Altılı masanın anayasa değişikliği önerisi: Fazlasıyla temkinli bir tadilat taslağı
"Sınıfsal bakımından sermaye düzeninin istikrarını sınır kabul eden, demokratik açıdan da ‘milli bütünlük’ bağlamına halel getirmemesi öncelenen güdük bir metin."

Fotoğraf: Damla Kırmızıtaş/Evrensel
Fatih POLAT
6’lı masa tarafından açıklanan ‘Güçlendirilmiş Parlamenter Sistem anayasa değişikliği önerisi’, felsefesi ve temel hatları itibarıyla, ‘Cumhurbaşkanı Hükümet Sistemi’nin yarattığı büyük tahribatta tadilata giderek parlamenter sisteme dönüşe ilişkin önermeler içeriyor. Şu anki sisteme göre yasama, yürütme ve yargı ilişkileri bakımından demokratik adımlarla belirli bir rahatlama sağlamaya aday gözükse de, daha önceki sistemin de çözüm getirmekten uzak olduğu Kürt sorunu ve grev hakkı gibi alanlara dokunmuyor.

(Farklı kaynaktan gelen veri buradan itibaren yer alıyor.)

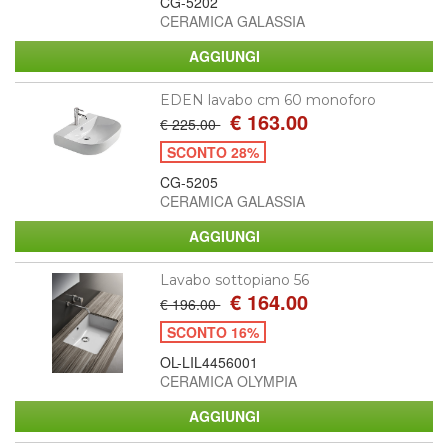
CG-5202
CERAMICA GALASSIA
EDEN lavabo cm 60 monoforo
€ 163.00
€ 225.00
SCONTO 28%
CG-5205
CERAMICA GALASSIA
Lavabo sottopiano 56
€ 164.00
€ 196.00
SCONTO 16%
OL-LIL4456001
CERAMICA OLYMPIA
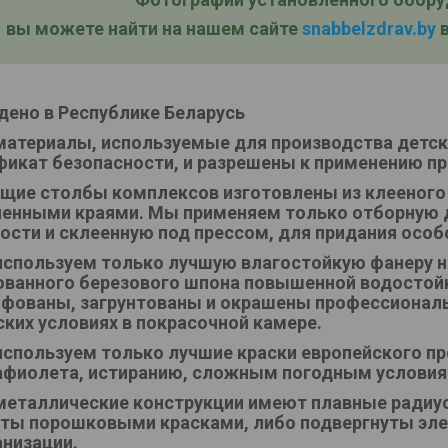
вы можете найти на нашем сайте
snabbelzdrav.by
в
дено в Республике Беларусь
материалы, используемые для производства детс
фикат безопасности, и разрешены к применению пр
щие столбы комплексов изготовлены из клееного
ленными краями. Мы применяем только отборную 
ости и склеенную под прессом, для придания особ
спользуем только лучшую влагостойкую фанеру не
ванного березового шпона повышенной водостойк
фованы, загрунтованы и окрашены профессионал
ских условиях в покрасочной камере.
спользуем только лучшие краски европейского пр
афиолета, истиранию, сложным погодным условия
металлические конструкции имеют плавные радиус
ты порошковыми красками, либо подвергнуты эле
анизации.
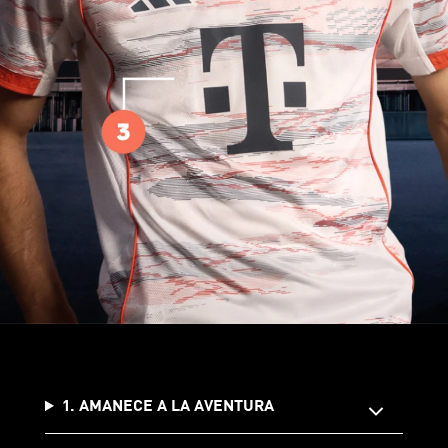
1. AMANECE A LA AVENTURA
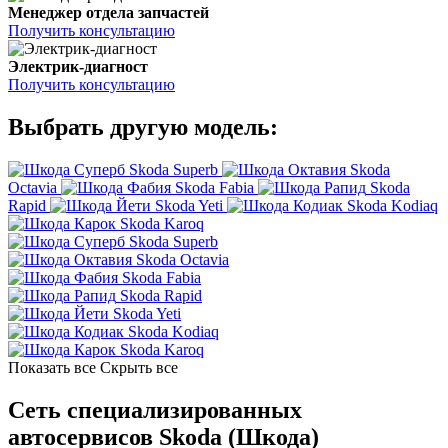
Менеджер отдела запчастей
Получить консультацию
Электрик-диагност
Получить консультацию
Выбрать другую модель:
Skoda Superb
Skoda
Octavia
Skoda Fabia
Skoda
Rapid
Skoda Yeti
Skoda Kodiaq
Skoda Karoq
Skoda Superb
Skoda Octavia
Skoda Fabia
Skoda Rapid
Skoda Yeti
Skoda Kodiaq
Skoda Karoq
Показать все
Скрыть все
Сеть специализированных
автосервисов Skoda (Шкода)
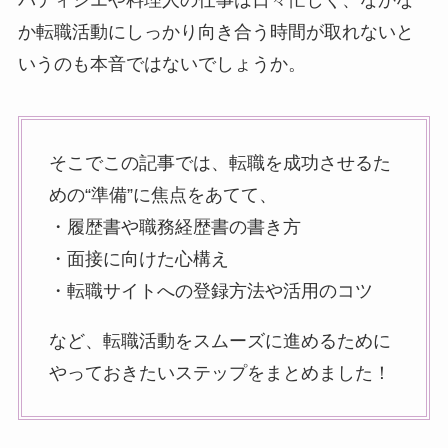
パティシエや料理人の仕事は日々忙しく、なかな
か転職活動にしっかり向き合う時間が取れないと
いうのも本音ではないでしょうか。
そこでこの記事では、転職を成功させるた
めの“準備”に焦点をあてて、
・履歴書や職務経歴書の書き方
・面接に向けた心構え
・転職サイトへの登録方法や活用のコツ
など、転職活動をスムーズに進めるために
やっておきたいステップをまとめました！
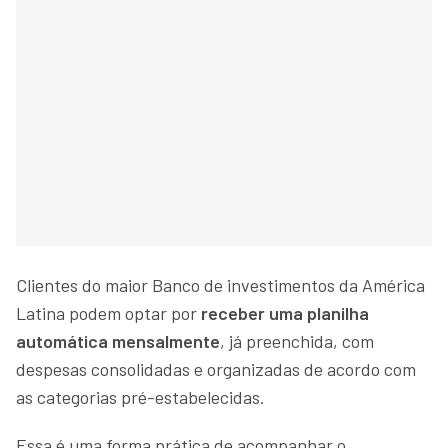
Clientes do maior Banco de investimentos da América
Latina podem optar por
receber uma planilha
automática mensalmente
, já preenchida, com
despesas consolidadas e organizadas de acordo com
as categorias pré-estabelecidas.
Essa é uma forma prática de acompanhar o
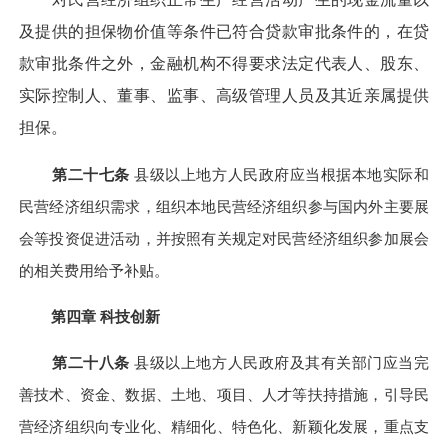
及提供的担保物价值等条件已符合贷款审批条件的，在贷
款审批条件之外，金融机构不得要求法定代表人、股东、
实际控制人、董事、监事、高级管理人员及其近亲属提供
担保。
第二十七条
县级以上地方人民政府应当根据本地实际和
民营经济组织需求，组织本地民营经济组织参与国内外主要展
会等投资促进活动，并按照有关规定对民营经济组织参加展会
的相关费用给予补贴。
第四章 科技创新
第二十八条
县级以上地方人民政府及其有关部门应当完
善技术、资金、数据、土地、项目、人才等扶持措施，引导民
营经济组织向专业化、精细化、特色化、新颖化发展，重点支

‘Tek adam’ sistemini ülkenin bekası olarak dayatan Cumhur İttifakına karşı, altı partinin genel başkanlarının katılımıyla açıklanan anayasa taslağı CHP Genel Başkan Yardımcısı Muharrem Erkek’in açılıştaki konuşmasında ifade ettiği 84 maddede ve 9 başlıkta yapılan değişikliklerden oluşuyor.

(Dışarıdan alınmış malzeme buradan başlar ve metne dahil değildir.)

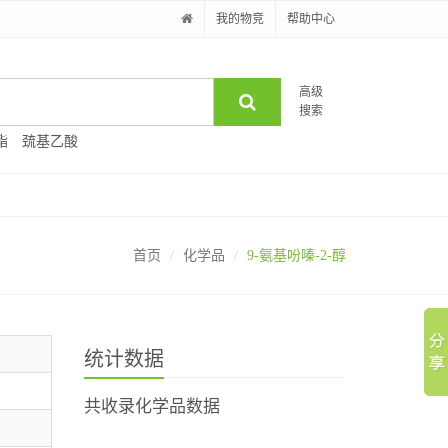
我的物竞
帮助中心
高级
搜索
酯
巯基乙酸
首页
化学品
9-氨基吩嗪-2-醇
统计数据
共收录化学品数据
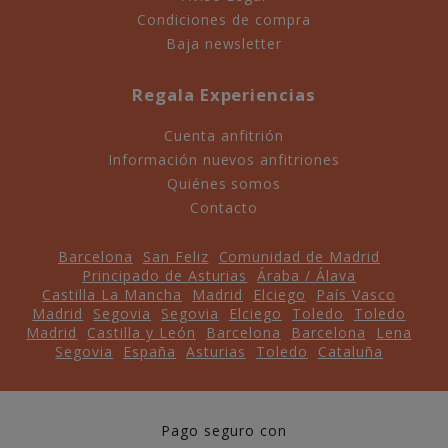
Condiciones de compra
Baja newsletter
Regala Experiencias
Cuenta anfitrión
Información nuevos anfitriones
Quiénes somos
Contacto
Barcelona
San Feliz
Comunidad de Madrid
Principado de Asturias
Áraba / Álava
Castilla La Mancha
Madrid
Elciego
País Vasco
Madrid
Segovia
Segovia
Elciego
Toledo
Toledo
Madrid
Castilla y León
Barcelona
Barcelona
Lena
Segovia
España
Asturias
Toledo
Cataluña
Pago seguro con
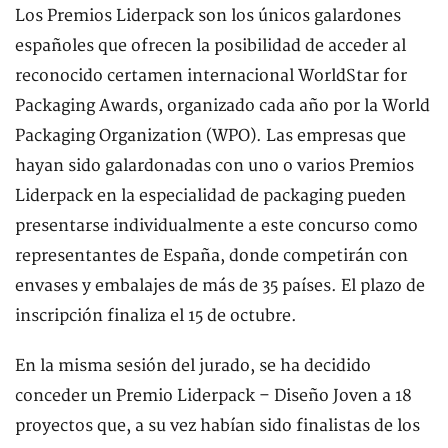
Los Premios Liderpack son los únicos galardones
españoles que ofrecen la posibilidad de acceder al
reconocido certamen internacional WorldStar for
Packaging Awards, organizado cada año por la World
Packaging Organization (WPO). Las empresas que
hayan sido galardonadas con uno o varios Premios
Liderpack en la especialidad de packaging pueden
presentarse individualmente a este concurso como
representantes de España, donde competirán con
envases y embalajes de más de 35 países. El plazo de
inscripción finaliza el 15 de octubre.
En la misma sesión del jurado, se ha decidido
conceder un Premio Liderpack – Diseño Joven a 18
proyectos que, a su vez habían sido finalistas de los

Cumhurbaşkanının yetkilerinin sınırlandırılmasını esas alan yeni değişiklik önerisi, Cumhurbaşkanı Hükümet Sistemi ile birlikte yürütme, yasama ve yargı alanında gidilen ‘tekleşmeyi’ ortadan kaldırmaya odaklanırken, ‘tek adam’ yönetimine geçiş sürecinde eksikleri istismar edilen sorunlu parlamenter yapının özellikleri açısından ileriye doğru niteliksel bir açılımı gerçekleştirmeye aday olmaktan uzak bir nitelikte. Örneğin seçim barajı yüzde 3’e düşürülüyor, ama tamamen kaldırılmıyor. Neden? Öncesine göre daha demokratik olmak neden kabul edilmesi gereken bir ölçüt olsun? Yüzde 3’ün altında oy olan bir partiye oy vermiş olan halkın iradesi neden Meclis aritmetiğine yansımıyor?
Cumhurbaşkanı Hükümet Sistemi’ne geçilmeden önceki Anayasa’nın ve parlamenter yapının Kürt sorununun demokratik çözümüne kapalı olan karakterinin sıkça tartışıldığı hatırlanacaktır. AKP’nin ‘açılım’ söylemini öne çıkardığı süreçlerde, alanın uzmanı akademisyenlerin çalışmalarıyla da hazırlanan anayasa taslaklarında Kürt sorununa çözüm bakımından ‘anayasal yurttaşlık’ gibi bir dizi temel konuda öneriler vardı. Şimdi muhalefet adına önerilmiş olan taslağın, bir yandan Cumhur İttifakının baskısı altında oluşan iklim, diğer yandan da bu taslakta uzlaşan siyasal bileşenlerin nitelikleri nedeniyle Kürt sorununa dokunmaktan tamamen uzak durduğunu görüyoruz.
Hem verili anayasanın hem de öncesinin grev ve toplu sözleşme hakkı alanına dair nitelikleri bakımından da bize yeni ve ileri bir şey söylemiyor bu taslak.
Demokrat Parti Genel Sekreteri Serhan Yücel’in “Hazırladığımız anayasa değişikliği önerisi ile şeffaf, denetlenebilir, hesap veren bir yürütmeyi ve yönetimde istikrar ile bütünlüğü yeniden inşa etmeye gayret ettik” sözlerinde de ifadesini bulduğu gibi, “istikrar ile bütünlüğü yeniden inşa gayreti” ortaya fazlasıyla temkinli bir metin çıkarmış. Sınıfsal bakımından sermaye düzeninin istikrarını sınır kabul eden, demokratik açıdan da ‘milli bütünlük’ bağlamına halel getirmemesi öncelenen güdük bir metin.
Diğer birçok ilanda ifade edilenler kuşkusuz Cumhurbaşkanı Hükümet Sistemi ile kıyaslandığında görece bir rahatlama ifade ediyor. Ancak açıkçası parlamenter sistemi ‘güçlendirme’ vaadi açısından dahi sorgulanması gereken, Türkiye siyasal sisteminin asırlık kaygılarını hassasiyet kabul ederek hiç dokunmayacak kadar güçsüz bir metin bu.